Vi spends the remainder of her life in Stillwater prison. Soaking in her loss, replaying her guilt of 'leaving' Powder behind. In her mind she failed Vander even in his death. His final plead to her was to take care of Powder, yet she hurt Powder and left her on her lonesome to face the monster that was Silco. She couldn't forgive herself, and she never truly does. And this self loathing only worsens when she is reunited with Powder, now Jinx.
The first thing Vi does when she reunites with Jinx is explain why she couldn't be there for her. Trying her best to make Jinx believe that she didn't purposely leave her behind. But it's too late for explanations. Jinx is too far gone. Jinx is too far gone because of her, because of her absence. But Vi doesn't give up. She can't. I think it's important to mention that when Vi was given the choice to return to Piltover, give the orb to the council and better things for the undercity, or stay with her sister, an extremely dangerous and unpredictable murderer, she chooses to stay by her sister's side because she simply can't abandon her again.

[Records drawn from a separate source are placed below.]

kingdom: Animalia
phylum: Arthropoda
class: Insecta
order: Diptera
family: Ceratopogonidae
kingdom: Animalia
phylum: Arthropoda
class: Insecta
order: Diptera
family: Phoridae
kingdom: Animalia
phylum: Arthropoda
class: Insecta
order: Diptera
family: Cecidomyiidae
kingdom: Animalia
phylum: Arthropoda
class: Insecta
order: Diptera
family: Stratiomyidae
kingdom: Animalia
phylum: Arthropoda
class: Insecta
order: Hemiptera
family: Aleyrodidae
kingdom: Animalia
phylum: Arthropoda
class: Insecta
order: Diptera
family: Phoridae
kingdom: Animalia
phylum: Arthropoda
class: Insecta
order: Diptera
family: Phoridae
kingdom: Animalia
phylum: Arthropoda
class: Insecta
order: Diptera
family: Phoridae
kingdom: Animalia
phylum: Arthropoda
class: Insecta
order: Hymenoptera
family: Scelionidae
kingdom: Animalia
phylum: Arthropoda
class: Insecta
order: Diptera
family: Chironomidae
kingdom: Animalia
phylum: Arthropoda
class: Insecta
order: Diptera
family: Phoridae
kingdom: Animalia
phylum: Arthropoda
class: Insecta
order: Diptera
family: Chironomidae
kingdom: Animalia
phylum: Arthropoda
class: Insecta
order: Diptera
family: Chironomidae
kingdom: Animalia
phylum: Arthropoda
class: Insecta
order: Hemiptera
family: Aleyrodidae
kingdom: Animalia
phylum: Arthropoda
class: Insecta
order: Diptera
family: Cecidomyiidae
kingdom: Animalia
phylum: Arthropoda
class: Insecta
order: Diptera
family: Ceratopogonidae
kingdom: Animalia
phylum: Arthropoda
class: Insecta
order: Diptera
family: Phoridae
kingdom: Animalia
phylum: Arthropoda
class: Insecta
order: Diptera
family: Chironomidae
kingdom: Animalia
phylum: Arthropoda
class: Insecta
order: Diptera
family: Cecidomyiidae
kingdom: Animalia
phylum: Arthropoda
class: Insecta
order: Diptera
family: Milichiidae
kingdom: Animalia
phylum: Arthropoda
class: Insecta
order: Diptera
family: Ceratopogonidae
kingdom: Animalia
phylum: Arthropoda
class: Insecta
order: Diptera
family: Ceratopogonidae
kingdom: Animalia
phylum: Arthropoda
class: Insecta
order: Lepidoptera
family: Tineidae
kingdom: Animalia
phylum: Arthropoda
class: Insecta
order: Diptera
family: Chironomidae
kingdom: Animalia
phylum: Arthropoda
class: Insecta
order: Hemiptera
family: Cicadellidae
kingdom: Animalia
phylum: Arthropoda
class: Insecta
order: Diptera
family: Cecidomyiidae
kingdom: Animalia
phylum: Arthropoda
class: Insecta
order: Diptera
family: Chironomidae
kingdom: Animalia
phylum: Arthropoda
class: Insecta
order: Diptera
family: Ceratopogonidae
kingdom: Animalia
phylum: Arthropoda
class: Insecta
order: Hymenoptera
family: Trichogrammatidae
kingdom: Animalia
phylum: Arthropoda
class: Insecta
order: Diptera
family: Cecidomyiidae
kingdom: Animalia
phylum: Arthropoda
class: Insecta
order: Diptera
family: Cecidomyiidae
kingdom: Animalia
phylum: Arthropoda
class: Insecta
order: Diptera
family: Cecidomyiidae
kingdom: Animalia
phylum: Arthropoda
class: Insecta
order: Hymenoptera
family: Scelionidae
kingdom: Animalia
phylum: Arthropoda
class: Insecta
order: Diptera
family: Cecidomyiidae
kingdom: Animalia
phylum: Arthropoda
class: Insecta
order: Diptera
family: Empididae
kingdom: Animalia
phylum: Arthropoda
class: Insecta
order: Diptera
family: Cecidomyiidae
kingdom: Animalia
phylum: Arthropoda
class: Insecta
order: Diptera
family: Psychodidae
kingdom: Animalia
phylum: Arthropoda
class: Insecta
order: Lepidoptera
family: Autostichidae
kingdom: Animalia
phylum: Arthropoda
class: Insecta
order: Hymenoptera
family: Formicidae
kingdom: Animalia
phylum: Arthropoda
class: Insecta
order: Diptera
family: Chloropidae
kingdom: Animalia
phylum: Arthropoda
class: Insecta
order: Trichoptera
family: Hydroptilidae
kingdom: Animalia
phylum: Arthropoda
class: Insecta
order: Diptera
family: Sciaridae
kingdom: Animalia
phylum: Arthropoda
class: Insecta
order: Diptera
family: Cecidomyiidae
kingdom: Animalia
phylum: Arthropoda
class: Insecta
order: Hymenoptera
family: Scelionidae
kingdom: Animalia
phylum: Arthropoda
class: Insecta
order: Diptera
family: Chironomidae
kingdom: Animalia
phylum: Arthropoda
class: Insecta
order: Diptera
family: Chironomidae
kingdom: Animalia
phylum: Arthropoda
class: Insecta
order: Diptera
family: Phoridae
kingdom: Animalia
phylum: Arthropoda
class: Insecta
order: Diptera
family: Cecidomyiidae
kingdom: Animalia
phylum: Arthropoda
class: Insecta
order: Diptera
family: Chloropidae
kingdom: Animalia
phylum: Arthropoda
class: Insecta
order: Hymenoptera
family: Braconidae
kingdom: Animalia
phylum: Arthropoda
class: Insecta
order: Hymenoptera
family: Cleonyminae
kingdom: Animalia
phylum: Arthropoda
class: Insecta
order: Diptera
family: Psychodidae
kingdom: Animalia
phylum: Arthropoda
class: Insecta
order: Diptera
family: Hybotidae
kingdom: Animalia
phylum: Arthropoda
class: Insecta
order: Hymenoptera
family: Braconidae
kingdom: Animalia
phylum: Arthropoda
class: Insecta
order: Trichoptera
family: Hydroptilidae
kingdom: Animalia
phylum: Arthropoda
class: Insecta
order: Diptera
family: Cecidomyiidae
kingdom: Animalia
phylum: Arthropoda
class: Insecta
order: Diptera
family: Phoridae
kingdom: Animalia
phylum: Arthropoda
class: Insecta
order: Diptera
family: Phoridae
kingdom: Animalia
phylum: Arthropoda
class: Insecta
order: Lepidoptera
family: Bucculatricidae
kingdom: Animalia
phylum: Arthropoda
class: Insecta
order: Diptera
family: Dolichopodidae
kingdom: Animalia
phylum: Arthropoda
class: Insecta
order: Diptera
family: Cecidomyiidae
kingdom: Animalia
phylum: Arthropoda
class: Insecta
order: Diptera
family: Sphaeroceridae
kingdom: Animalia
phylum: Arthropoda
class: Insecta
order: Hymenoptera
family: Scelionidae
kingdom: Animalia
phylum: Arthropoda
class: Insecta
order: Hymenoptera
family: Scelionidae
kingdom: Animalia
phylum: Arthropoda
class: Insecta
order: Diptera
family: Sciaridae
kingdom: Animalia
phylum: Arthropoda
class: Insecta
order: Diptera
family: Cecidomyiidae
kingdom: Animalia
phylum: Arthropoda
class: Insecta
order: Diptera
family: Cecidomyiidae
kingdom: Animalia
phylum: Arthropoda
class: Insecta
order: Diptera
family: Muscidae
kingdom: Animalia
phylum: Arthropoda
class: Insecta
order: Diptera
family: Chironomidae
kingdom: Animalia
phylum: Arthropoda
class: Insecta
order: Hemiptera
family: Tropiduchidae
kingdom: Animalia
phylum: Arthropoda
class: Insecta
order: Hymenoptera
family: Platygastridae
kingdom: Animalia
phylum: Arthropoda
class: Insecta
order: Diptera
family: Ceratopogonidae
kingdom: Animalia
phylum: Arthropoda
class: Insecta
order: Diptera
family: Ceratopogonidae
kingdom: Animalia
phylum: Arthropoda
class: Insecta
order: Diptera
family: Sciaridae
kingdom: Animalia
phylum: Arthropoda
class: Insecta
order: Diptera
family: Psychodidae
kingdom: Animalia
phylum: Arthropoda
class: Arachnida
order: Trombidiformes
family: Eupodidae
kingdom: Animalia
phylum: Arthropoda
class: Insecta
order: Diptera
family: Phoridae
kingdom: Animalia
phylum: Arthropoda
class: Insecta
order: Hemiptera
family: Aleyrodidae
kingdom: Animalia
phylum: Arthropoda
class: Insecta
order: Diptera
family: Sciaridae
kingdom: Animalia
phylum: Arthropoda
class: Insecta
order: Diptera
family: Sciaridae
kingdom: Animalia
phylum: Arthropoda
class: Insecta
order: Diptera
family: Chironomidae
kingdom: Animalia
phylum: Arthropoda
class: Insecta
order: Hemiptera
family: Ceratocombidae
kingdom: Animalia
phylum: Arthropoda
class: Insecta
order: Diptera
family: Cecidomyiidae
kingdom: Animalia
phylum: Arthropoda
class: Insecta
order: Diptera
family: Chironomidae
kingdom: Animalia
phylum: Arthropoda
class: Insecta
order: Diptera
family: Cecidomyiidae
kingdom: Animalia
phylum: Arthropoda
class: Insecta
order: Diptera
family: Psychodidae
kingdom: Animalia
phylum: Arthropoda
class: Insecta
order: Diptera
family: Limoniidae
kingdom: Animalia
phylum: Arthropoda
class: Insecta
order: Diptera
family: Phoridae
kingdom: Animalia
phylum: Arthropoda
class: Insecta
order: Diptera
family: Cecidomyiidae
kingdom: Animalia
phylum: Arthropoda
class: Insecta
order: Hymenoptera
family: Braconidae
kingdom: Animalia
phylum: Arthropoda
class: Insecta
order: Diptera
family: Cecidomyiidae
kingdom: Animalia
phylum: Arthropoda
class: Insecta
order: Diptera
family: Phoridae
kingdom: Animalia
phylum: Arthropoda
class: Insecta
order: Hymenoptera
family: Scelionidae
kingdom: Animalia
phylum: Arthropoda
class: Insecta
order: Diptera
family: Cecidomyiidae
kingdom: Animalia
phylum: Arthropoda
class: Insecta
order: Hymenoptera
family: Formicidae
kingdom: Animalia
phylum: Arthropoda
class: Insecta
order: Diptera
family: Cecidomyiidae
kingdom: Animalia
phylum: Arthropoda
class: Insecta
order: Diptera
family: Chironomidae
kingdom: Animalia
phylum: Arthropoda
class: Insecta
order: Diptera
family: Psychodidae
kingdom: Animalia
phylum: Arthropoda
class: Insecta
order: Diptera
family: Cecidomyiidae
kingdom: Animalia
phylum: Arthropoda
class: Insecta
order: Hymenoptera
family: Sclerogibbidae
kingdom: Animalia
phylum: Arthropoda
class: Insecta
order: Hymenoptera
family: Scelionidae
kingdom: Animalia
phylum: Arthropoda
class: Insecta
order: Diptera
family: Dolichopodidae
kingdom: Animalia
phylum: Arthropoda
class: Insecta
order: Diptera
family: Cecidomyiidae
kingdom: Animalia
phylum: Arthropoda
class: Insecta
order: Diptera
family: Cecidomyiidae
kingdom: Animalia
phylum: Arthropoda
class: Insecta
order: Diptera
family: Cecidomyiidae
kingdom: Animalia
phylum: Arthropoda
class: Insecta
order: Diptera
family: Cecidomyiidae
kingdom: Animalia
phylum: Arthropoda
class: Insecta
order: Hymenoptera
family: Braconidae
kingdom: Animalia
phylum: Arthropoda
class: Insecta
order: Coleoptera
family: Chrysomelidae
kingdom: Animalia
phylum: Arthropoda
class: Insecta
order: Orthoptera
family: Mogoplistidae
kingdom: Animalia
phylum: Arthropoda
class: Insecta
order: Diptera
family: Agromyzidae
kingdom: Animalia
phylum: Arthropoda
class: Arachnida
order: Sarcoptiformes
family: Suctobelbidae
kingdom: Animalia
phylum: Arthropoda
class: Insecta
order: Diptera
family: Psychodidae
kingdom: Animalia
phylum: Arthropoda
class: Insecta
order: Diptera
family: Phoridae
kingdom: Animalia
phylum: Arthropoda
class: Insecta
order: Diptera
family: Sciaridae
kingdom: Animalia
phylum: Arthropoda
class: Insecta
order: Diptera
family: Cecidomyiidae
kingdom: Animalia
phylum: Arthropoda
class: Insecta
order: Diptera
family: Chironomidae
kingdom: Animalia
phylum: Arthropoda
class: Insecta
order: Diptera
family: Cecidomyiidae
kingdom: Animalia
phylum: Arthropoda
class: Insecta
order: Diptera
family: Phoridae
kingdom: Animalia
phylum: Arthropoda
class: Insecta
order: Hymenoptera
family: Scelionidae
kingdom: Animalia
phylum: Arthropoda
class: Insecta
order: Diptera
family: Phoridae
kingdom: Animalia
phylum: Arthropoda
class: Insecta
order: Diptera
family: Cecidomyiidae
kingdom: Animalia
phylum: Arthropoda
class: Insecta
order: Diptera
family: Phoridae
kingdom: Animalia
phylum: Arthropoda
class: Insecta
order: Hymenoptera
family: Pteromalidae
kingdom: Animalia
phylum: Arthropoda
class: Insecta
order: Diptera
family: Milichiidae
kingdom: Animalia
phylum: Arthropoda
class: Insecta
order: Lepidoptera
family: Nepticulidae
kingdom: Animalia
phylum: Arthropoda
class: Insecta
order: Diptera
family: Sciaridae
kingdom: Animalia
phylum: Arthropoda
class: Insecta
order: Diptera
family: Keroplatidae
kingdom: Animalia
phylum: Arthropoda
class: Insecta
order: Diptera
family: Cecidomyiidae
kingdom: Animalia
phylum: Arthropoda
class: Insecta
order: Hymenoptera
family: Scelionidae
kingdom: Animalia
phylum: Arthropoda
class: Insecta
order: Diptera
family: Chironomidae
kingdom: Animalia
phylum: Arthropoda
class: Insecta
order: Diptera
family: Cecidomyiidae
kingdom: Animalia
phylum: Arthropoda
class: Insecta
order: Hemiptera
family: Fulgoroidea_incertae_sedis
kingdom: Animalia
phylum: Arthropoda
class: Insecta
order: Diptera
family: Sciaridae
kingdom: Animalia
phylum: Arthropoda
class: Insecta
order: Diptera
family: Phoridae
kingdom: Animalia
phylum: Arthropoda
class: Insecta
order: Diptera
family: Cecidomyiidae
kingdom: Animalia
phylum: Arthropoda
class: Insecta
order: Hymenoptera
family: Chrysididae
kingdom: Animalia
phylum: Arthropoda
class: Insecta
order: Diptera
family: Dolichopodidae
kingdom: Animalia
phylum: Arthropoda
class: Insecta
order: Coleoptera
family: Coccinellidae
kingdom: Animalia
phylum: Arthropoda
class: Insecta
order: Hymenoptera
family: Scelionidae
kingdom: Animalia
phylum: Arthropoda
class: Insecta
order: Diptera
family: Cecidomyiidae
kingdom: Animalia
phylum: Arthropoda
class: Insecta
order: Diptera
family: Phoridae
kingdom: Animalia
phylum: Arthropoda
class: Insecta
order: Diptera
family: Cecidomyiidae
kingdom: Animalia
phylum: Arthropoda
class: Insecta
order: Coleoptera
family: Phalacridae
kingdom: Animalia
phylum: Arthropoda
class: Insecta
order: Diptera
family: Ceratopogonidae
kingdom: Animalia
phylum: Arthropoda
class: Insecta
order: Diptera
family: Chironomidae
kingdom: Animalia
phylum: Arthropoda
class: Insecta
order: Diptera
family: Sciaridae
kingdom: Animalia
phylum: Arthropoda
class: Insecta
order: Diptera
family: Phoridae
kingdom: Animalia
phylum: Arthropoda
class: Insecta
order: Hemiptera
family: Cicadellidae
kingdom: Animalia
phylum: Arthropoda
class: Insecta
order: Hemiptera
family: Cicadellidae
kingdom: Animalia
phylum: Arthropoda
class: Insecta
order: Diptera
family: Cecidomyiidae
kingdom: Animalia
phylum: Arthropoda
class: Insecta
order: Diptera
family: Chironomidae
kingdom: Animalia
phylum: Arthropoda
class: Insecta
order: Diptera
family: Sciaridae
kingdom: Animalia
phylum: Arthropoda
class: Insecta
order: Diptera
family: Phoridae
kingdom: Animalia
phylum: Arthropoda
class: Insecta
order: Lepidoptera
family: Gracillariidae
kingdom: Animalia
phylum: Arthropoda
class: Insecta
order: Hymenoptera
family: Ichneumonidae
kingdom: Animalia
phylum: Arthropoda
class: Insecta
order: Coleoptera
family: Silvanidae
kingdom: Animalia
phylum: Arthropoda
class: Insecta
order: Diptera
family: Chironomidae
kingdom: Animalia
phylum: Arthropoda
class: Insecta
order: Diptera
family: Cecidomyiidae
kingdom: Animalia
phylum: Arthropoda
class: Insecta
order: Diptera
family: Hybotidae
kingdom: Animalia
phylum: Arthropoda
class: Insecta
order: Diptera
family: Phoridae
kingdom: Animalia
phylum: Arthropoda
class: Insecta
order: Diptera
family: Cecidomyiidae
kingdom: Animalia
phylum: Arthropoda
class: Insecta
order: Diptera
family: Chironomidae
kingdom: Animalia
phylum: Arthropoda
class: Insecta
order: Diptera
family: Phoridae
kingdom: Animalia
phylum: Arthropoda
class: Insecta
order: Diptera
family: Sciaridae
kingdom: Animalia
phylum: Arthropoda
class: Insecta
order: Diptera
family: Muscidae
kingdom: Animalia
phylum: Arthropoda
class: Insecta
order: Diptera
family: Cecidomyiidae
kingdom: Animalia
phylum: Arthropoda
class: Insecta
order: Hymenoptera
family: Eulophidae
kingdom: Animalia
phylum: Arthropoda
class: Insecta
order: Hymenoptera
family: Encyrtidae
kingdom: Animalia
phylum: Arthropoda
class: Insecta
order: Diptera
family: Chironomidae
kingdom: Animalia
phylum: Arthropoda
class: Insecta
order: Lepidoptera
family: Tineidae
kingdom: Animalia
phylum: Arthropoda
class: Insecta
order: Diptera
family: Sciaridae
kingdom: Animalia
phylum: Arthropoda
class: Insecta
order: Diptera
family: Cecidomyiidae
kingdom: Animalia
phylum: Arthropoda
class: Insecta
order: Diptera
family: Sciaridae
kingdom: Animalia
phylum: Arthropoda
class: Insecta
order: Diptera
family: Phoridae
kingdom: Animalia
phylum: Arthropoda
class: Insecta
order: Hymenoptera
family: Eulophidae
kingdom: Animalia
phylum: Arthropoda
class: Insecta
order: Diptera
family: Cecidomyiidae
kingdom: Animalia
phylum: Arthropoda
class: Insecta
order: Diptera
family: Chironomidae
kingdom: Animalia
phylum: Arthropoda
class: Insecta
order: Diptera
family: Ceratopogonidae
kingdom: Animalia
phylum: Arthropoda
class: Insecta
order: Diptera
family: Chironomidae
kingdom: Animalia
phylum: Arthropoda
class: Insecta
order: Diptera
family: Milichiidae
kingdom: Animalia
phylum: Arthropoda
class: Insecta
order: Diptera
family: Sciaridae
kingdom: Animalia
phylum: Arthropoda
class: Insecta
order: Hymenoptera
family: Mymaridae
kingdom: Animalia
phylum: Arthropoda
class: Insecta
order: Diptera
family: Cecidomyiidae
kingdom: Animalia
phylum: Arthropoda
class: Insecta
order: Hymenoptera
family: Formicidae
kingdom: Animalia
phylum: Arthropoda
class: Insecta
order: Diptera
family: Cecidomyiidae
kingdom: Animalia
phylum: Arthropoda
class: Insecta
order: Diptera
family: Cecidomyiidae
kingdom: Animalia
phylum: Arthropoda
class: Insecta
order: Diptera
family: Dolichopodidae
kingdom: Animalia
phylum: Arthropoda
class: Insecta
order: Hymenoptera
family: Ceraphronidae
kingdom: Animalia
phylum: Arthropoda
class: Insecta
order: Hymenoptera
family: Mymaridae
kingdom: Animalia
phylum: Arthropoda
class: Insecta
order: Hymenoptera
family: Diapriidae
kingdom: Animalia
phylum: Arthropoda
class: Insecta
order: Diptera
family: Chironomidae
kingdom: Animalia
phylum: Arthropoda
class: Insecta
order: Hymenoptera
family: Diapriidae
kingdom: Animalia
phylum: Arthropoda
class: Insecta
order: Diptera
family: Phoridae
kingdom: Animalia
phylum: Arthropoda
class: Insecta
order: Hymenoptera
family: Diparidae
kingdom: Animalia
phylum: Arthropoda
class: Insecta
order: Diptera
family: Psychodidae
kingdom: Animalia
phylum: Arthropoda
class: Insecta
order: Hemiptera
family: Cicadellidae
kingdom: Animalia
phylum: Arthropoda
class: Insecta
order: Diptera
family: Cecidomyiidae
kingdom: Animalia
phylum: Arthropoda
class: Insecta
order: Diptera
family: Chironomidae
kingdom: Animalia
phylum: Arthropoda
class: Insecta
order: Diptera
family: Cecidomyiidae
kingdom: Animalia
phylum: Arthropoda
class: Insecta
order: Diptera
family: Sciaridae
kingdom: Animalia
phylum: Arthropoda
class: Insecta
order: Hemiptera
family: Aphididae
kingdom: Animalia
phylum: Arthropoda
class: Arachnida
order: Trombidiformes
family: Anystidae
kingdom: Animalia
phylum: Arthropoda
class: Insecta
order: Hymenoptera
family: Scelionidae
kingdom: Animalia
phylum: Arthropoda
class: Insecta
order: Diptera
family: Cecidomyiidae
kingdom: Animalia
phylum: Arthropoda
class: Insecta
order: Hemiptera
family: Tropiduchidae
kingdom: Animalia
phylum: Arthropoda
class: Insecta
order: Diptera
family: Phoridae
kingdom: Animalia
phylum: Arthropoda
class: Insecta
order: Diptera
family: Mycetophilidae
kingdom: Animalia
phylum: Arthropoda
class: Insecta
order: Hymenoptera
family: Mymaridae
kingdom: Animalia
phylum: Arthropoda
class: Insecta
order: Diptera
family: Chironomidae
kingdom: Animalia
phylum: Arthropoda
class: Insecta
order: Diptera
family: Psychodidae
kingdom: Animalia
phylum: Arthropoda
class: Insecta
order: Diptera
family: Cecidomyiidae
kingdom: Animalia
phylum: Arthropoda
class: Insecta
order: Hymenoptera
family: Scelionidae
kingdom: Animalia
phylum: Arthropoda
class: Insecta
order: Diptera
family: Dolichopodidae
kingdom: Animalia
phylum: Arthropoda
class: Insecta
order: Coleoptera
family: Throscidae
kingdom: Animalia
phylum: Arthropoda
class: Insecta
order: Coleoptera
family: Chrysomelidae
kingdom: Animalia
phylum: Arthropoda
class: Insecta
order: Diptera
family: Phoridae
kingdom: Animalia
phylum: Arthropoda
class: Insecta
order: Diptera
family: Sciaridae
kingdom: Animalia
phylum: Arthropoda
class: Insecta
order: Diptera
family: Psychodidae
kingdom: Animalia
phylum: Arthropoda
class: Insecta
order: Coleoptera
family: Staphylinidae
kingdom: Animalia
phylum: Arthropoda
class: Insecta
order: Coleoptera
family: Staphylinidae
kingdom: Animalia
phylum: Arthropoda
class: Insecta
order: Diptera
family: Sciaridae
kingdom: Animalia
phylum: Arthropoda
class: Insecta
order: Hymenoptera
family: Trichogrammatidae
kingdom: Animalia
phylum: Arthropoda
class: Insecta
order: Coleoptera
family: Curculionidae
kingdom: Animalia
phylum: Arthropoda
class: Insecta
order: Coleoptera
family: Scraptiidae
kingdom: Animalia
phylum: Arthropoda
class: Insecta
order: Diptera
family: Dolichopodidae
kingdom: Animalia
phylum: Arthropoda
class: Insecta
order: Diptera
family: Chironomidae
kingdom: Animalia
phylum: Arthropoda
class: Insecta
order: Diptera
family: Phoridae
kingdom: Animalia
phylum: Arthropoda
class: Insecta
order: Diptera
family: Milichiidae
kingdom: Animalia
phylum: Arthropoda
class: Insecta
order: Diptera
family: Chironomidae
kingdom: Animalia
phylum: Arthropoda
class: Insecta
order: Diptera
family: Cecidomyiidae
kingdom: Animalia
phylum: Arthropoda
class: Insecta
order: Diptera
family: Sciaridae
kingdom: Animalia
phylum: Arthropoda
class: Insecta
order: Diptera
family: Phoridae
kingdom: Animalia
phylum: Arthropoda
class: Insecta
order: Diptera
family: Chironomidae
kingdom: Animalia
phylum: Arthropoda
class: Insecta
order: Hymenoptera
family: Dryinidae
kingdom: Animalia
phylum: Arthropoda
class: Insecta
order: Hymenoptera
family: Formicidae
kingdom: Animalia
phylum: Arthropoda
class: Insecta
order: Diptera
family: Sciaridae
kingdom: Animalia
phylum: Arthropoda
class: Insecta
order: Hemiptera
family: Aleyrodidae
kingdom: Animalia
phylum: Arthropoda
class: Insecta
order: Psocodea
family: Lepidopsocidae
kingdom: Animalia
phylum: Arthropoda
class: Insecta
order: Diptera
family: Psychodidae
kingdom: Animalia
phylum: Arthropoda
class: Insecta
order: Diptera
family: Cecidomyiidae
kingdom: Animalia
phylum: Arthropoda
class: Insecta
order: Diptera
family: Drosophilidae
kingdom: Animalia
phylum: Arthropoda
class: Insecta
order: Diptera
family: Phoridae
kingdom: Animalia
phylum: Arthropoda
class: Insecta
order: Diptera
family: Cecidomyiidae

But as things do for Vi, everything quickly falls apart and she is forced to return to Piltover with Caitlyn, once again, at least in her mind, abandoning Powder.
When Jinx brings Vi to her tea party, Vi is alarmed but not scared. Trying to convey for the final time her love for her sister, telling her that she never meant to leave, that Jinx was the only reason she survived for as long as she did in that prison. When Jinx tells her that she could get her sister back, that all she had to do was kill Caitlyn, make the monster go away, so that they could never be separated again, Vi can't. Caitlyn helped her, stuck with her through thick and thin, but most importantly, she was an innocent person.
Vi knows that Jinx is unstable, knows she's killed countless, but she still believes that she could get through to her. That she could get her sister back. But she can't, and that fact is only made more clear when Jinx kills Silco and fires her rocket at the council.
And Vi loses the final member of her family. She lost her parents, her friends,Vander. And now she's lost Powder.